4.4. Future Perspectives
While cf-PWV has been widely validated in several studies, further methodological improvements are required for the estimation of aortic PWV using the Bramwell–Hill equation. On the one hand, the automation of image processing for the correct quantification of areas and pulsatility is a mandatory step for implementation of this method with the current ultrasound devices. On the other hand, large studies to establish reference values for local aortic PWV as well as clinical validation of the effect of this method on health outcomes are both needed before it can be applied in clinical practice.

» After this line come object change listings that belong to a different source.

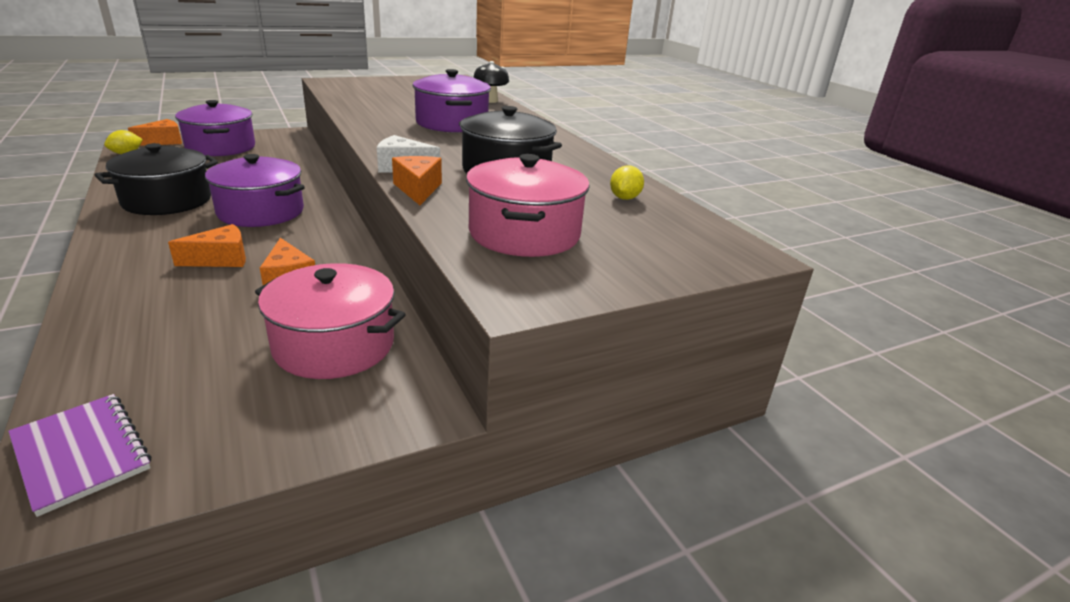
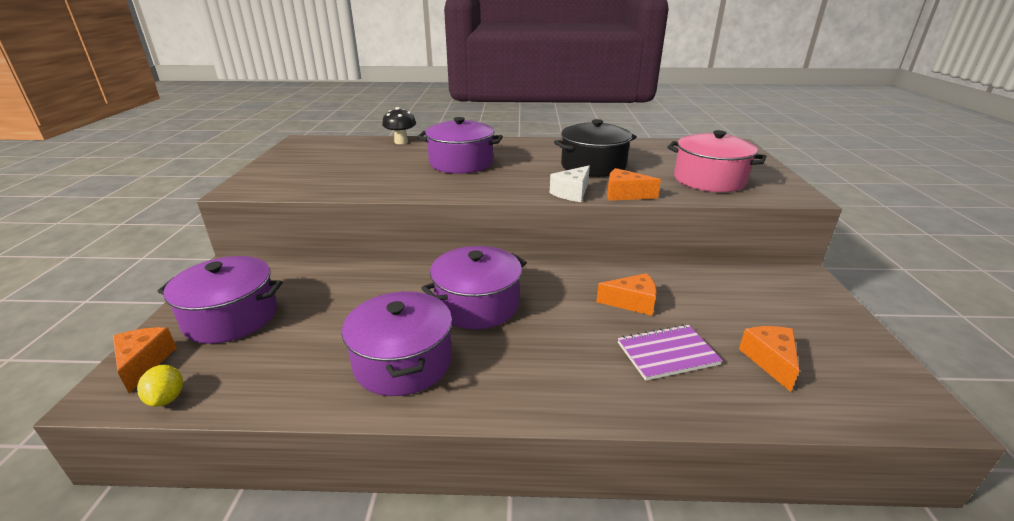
camera: 60 degrees left, 0 degrees up
purple notebook [8,394,152,517] -> purple notebook moved to [618,324,723,381]
black pot [95,143,218,215] -> purple pot [342,291,452,396]
orange cheese [168,224,246,267] -> orange cheese moved to [739,326,799,392]
pink pot [255,263,406,379] -> none
yellow lemon [610,165,644,200] -> none

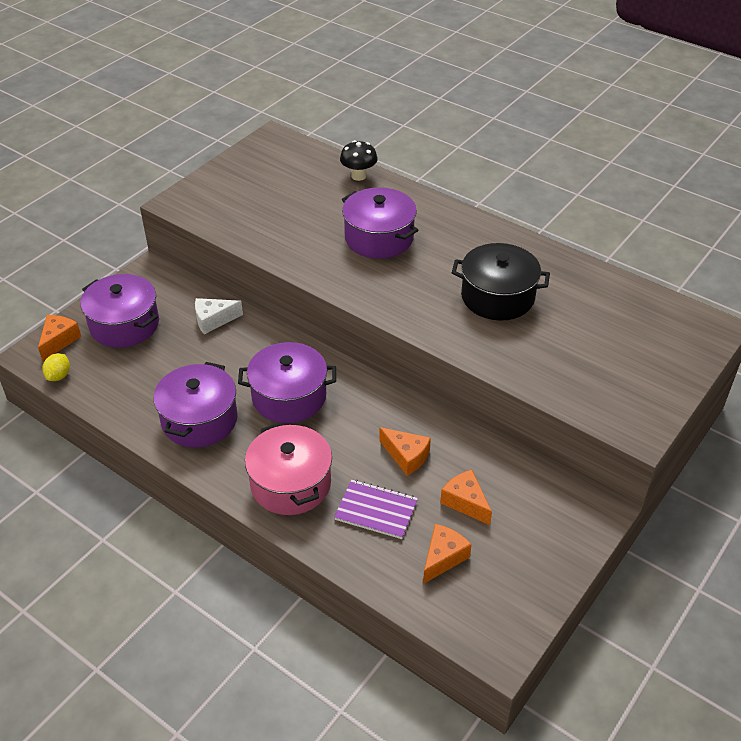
camera: 35 degrees right, 15 degrees up
white cheese [550,166,590,202] -> white cheese moved to [195,298,243,334]
orange cheese [607,168,661,201] -> orange cheese moved to [440,470,492,525]
pink pot [667,130,766,192] -> pink pot moved to [245,422,332,515]

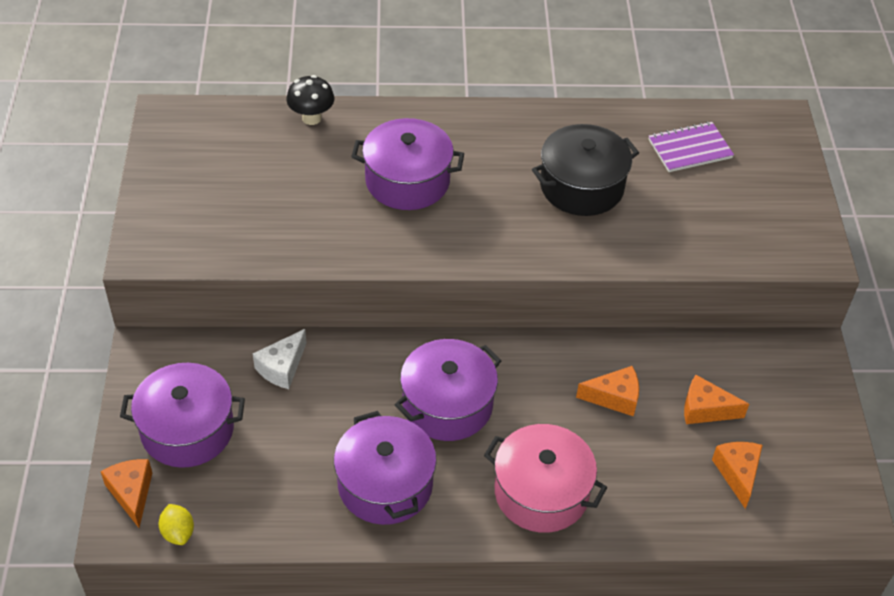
camera: 40 degrees left, 5 degrees up
purple notebook [334,479,418,539] -> purple notebook moved to [648,122,734,172]

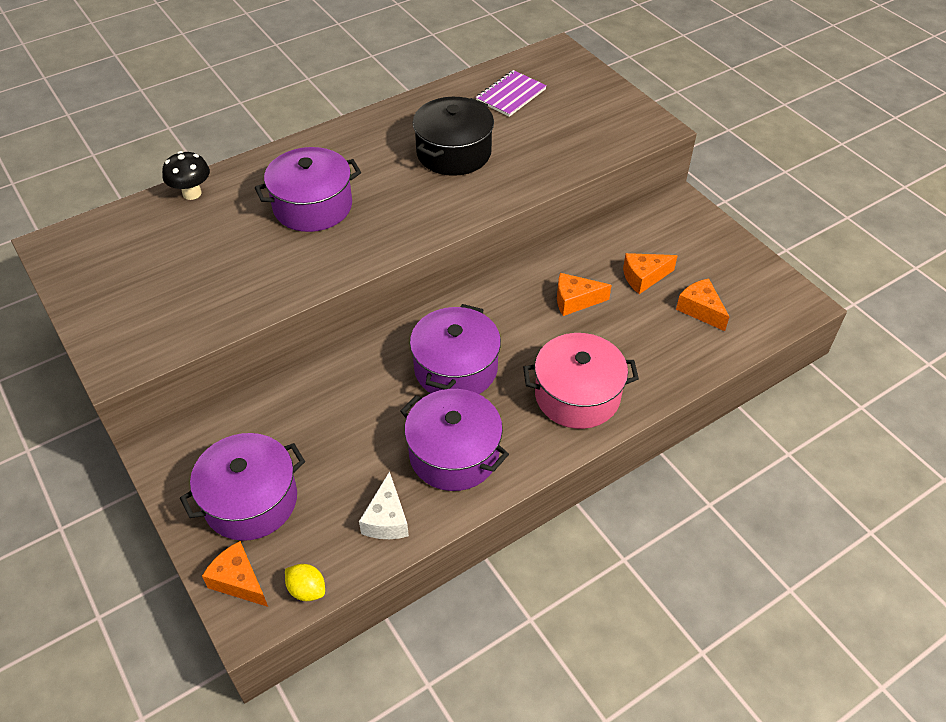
camera: 30 degrees left, 0 degrees up
white cheese [253,329,306,389] -> white cheese moved to [359,471,409,539]
orange cheese [576,366,639,416] -> orange cheese turned 150 degrees counterclockwise [557,273,612,316]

5. Conclusions and Further Work
Our study compared two methods (cf-PWV and ultrasound-derived aortic PWV) which are notably correlated by the Bramwell–Hill equation, identified several relevant discrepancies, and quantified the possible sources of bias inherent to the equation. Our results suggest that these two measures should not be considered merely interchangeable, and that the bias between them is mainly attributable to issues in blood pressure estimation. It is possible that measuring cf-PWV by tonometry and aorta pulsatility by ultrasound scan could be important in further improving the clinical picture.
Additional studies are needed in order to identify the relationship between cf-PWV and ultrasound-derived aortic PWV in both healthy and pathological states. The identification and possible correction of the sources of bias identified in this study may lead to methodological improvements and the validation of easily accessible tools for cardiovascular medicine that are reliably applicable in patient care.